School shootings rise when the economy tanks, according to a new study of U.S. schools, even as violent crime in general appears to be unaffected.
Researchers analyzed data from 379 shootings in schools between 1990 and 2013 and found a link between changes in national and local unemployment rates and the frequency of shootings.
Most were targeted attacks — often not fatal — and suicides, according to the study in Monday's journal Nature Human Behaviour. Only six percent of the shootings studied were random mass shootings.

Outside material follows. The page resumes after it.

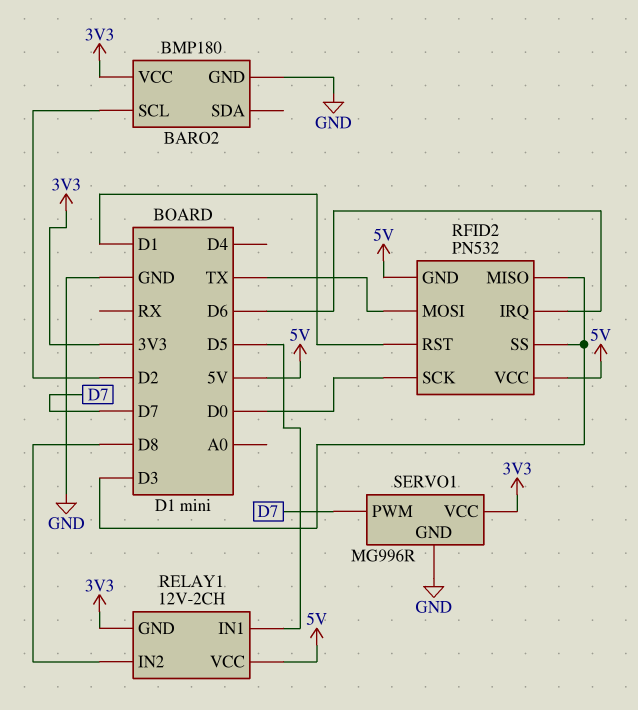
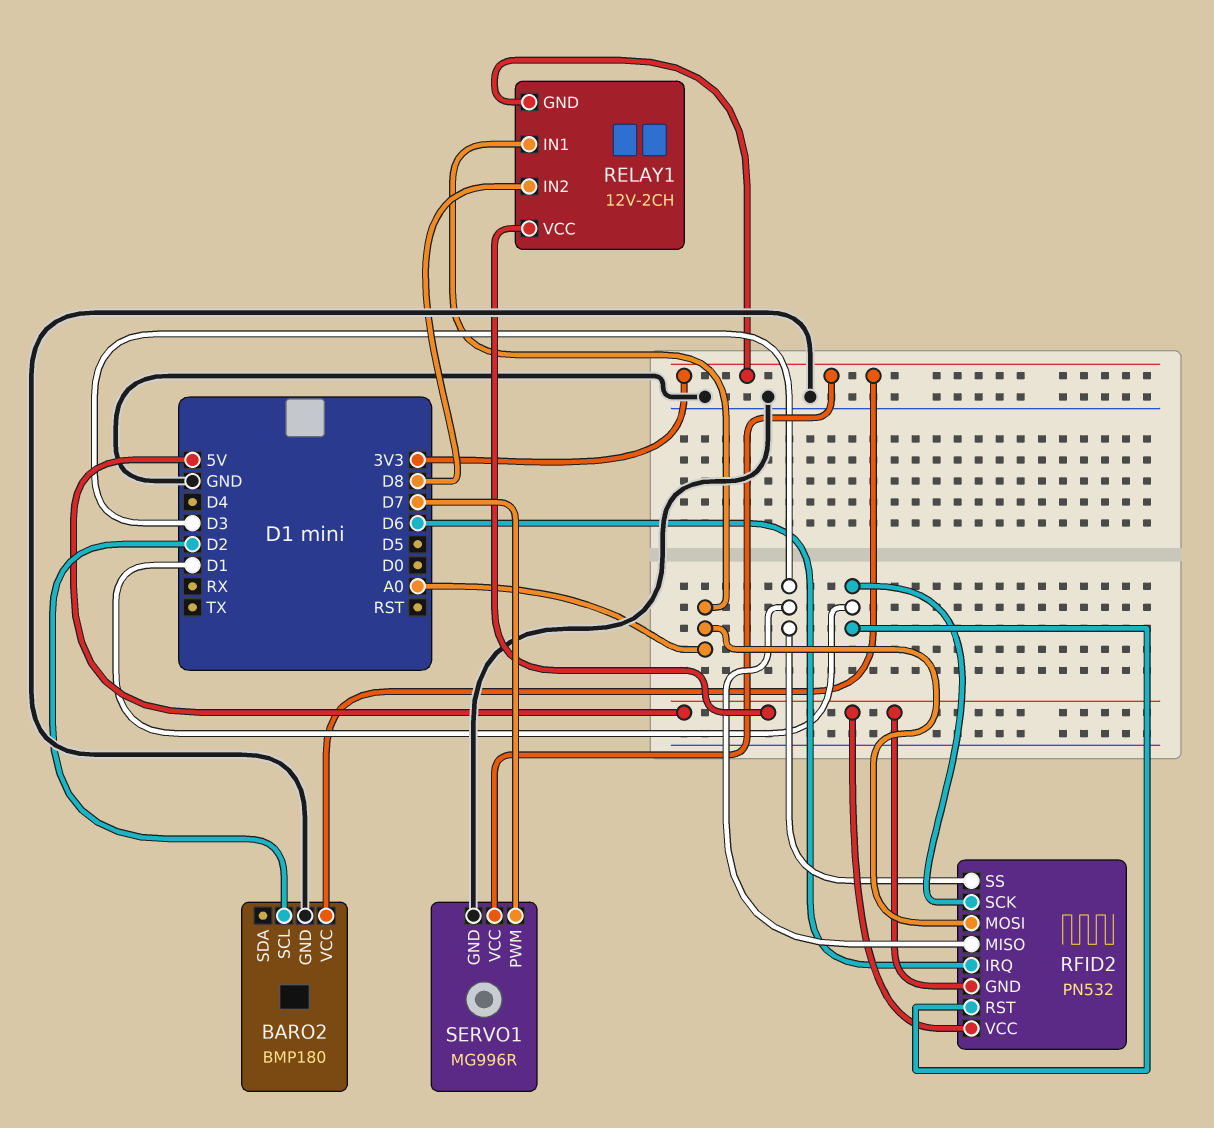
RELAY1 pin IN1: D5 -> A0
RFID2 pin MOSI: TX -> A0
RFID2 pin SCK: D0 -> D1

Using a complex statistical analyses, researchers found "with very, very high confidence" there are specific time periods when school shootings are higher than others, said study co-author and data scientist Luis Amaral, a physicist and co-director of the Northwestern Institute on Complex Systems.
"Above 5.7 percent (unemployment) you start to really detect an in increase," in the frequency of school shootings, Amaral said.
Some experts not involved in the research did not find the study convincing, in part because different types of gun violence at school — random and targeted, and fatal and non-fatal — often have completely different motivations and root causes.
Criminologist James Fox of Northeastern University said the hypothesis of economic stress and gun violence doesn't apply to younger shooters who wouldn't be thinking of entering the workforce.
Amaral argues that when joblessness is high, "there's sort of a loss of hope and increasing anger," Amaral said. "We think there is a kind of anger that gets pent up as these things happen and it comes out as violence."
And while economic crime goes up with the unemployment rate, the statistics show that the rate of violent crimes like murder and also rape don't go up and down with the unemployment rate, Amaral said, citing existing crime statistics. He said that's the result of a broader and more complex set of factors that affect violent crime rates outside of schools.